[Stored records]
⁂

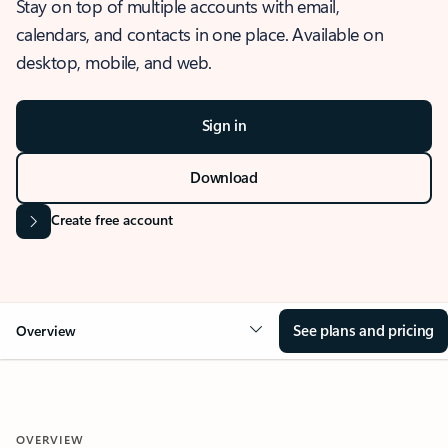
Stay on top of multiple accounts with email,
calendars, and contacts in one place. Available on
desktop, mobile, and web.
Sign in
Download
Create free account
See plans and pricing
Overview
OVERVIEW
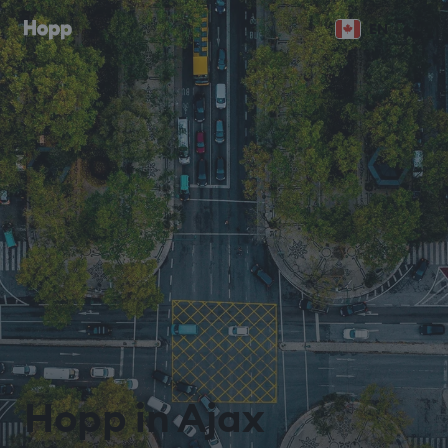
EN
Hopp in Ajax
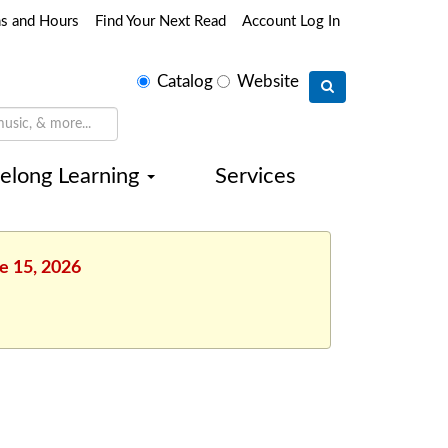
ns and Hours
Find Your Next Read
Account Log In
Select
Catalog
Website
search
type
felong Learning
Services
e 15, 2026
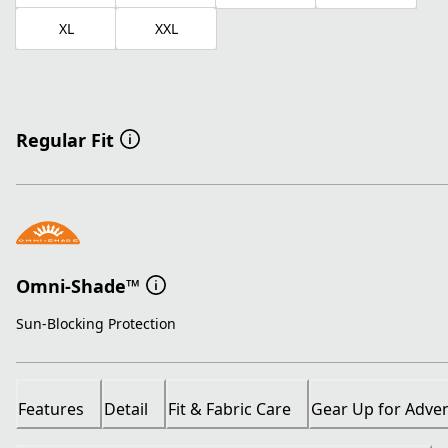
XL
XXL
Regular Fit
Omni-Shade™
Sun-Blocking Protection
Features
Detail
Fit & Fabric Care
Gear Up for Adve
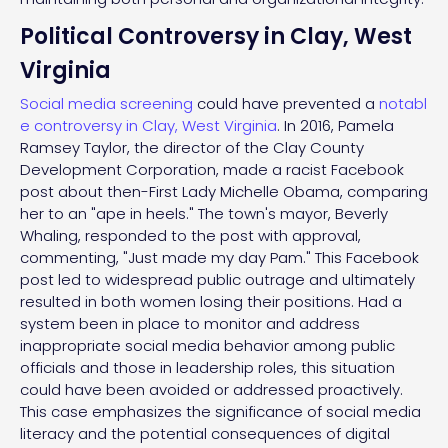
Political Controversy in Clay, West
Virginia
Social media screening
could have prevented a
notabl
e controversy in Clay, West Virginia
. In 2016, Pamela
Ramsey Taylor, the director of the Clay County
Development Corporation, made a racist Facebook
post about then-First Lady Michelle Obama, comparing
her to an "ape in heels." The town's mayor, Beverly
Whaling, responded to the post with approval,
commenting, "Just made my day Pam." This Facebook
post led to widespread public outrage and ultimately
resulted in both women losing their positions. Had a
system been in place to monitor and address
inappropriate social media behavior among public
officials and those in leadership roles, this situation
could have been avoided or addressed proactively.
This case emphasizes the significance of social media
literacy and the potential consequences of digital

⁂

**What is being asked**
The required answer is the line with "post led to" plus every line after it to the end of the entries above, transcribed exactly.

**Exercise answer**
post led to widespread public outrage and ultimately
resulted in both women losing their positions. Had a
system been in place to monitor and address
inappropriate social media behavior among public
officials and those in leadership roles, this situation
could have been avoided or addressed proactively.
This case emphasizes the significance of social media
literacy and the potential consequences of digital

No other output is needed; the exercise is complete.